Concept

Protocol Primitives

This page defines the main objects that appear in the EntryGo protocol.

On this page

These are conceptual objects first. Exact field-level schemas live at /docs/api/openapi.

#Why primitives matter

The EntryGo API is small, but the system still exposes several durable objects. Clients should understand which objects are:

  • source inputs
  • planning outputs
  • execution outputs
  • read-model state

That keeps integrations from overfitting to one endpoint response.

#Primitive map

Primitive Where it first appears Why it matters
Order POST /api/orders/sync Durable demand input for planning
ExportBatch / Export POST /api/exports/plan Unit of planning, execution, and inspection
ExportUnit Plan output Grouping inside an export batch
CustomsPackage POST /api/exports/execute Package-level artifact container created during execution
Artifact Execute and inspect responses Generated document inventory
Notification Execute and inspect responses Partner-delivery records
ExportEvent Inspect response Immutable lifecycle facts
BrokerSubmission Execute and inspect responses Current broker-delivery state

#Order

An Order is an account-scoped demand record the protocol can plan against.

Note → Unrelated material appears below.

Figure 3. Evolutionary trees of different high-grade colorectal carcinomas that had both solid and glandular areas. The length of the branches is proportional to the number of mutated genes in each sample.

Conceptually an order includes:

  • a stable source-system identifier
  • destination details
  • line items
  • product references

What clients should remember:

  • orders are synced into EntryGo first
  • planning uses the EntryGo order id, not only your externalId
  • line items reference existing EntryGo productId values

#ExportBatch / Export

ExportBatch is the top-level orchestration object created by planning.

In machine-facing responses you will see export-oriented naming such as:

  • exportId
  • batch_id
  • state
  • status

Treat ExportBatch and Export as two views of the same durable object:

  • ExportBatch is the orchestration and persistence idea
  • Export is the public protocol view that clients interact with

This is the object you will plan, execute, inspect, and store locally for later reconciliation.

#ExportUnit

An ExportUnit is a grouping inside an export batch.

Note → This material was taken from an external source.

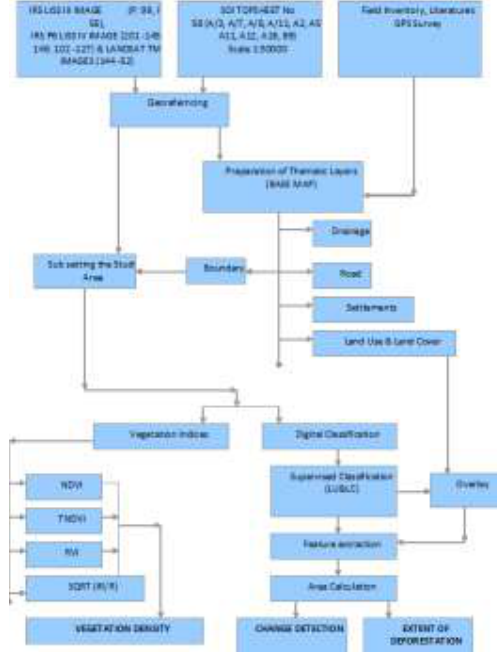
Figure-6- Methodological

Today the implementation maps one synced order per unit in the current planning result, but clients should not assume that mapping is permanent. The concept exists so EntryGo can express grouping decisions independently of one top-level batch.

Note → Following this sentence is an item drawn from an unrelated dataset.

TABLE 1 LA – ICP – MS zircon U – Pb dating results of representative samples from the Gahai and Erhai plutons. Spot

That matters if the grouping strategy evolves later.

#CustomsPackage

A CustomsPackage is the package-level execution object created during export execution.

It contains package metadata and the generated artifact inventory. It is not the same thing as a customs filing. It is the protocol-side package the rest of the export workflow can reason about.

Clients typically encounter it in one of two ways:

  • as customs_package_id on execute or inspect
  • by fetching GET /api/customs-packages/{id}

#Artifact

An Artifact is a generated file record attached to a customs package.

Artifacts are surfaced as metadata, not as a promise about transport or download mechanics. The stable parts are the machine fields that tell clients:

  • what was generated
  • what the filename is
  • when generation occurred

Artifacts exist so automation and AI agents can reason about document availability without parsing a UI.

#Notification

A Notification is a protocol-managed partner communication record.

In the current implementation notifications represent operational communication outcomes related to warehouses and brokers. Notifications are mutable operational records.

That makes them different from events.

#ExportEvent

An ExportEvent is an immutable lifecycle fact.

Events tell clients that something happened at a particular point in the lifecycle. They are useful for:

  • audit trails
  • automation monitoring
  • debugging
  • agent reconciliation

If you need current mutable partner-delivery state, look at notifications or broker submission. If you need immutable history, look at events.

#BrokerSubmission

A BrokerSubmission is the protocol’s record of broker-facing package delivery.

Today it models a lean email-based transport and typically includes:

  • identifier
  • submission type
  • status
  • recipient email
  • subject
  • timestamps
  • error message when relevant

Clients should not treat broker delivery as a private side channel. It is part of export execution and therefore belongs in the protocol state.

#What to persist locally

Most clients should persist at least:

  • EntryGo order IDs from order sync
  • exportId
  • planHash
  • customs_package_id when package lookups matter

That small set of identifiers is usually enough to re-enter the protocol safely after process restarts, human review, or automation failures.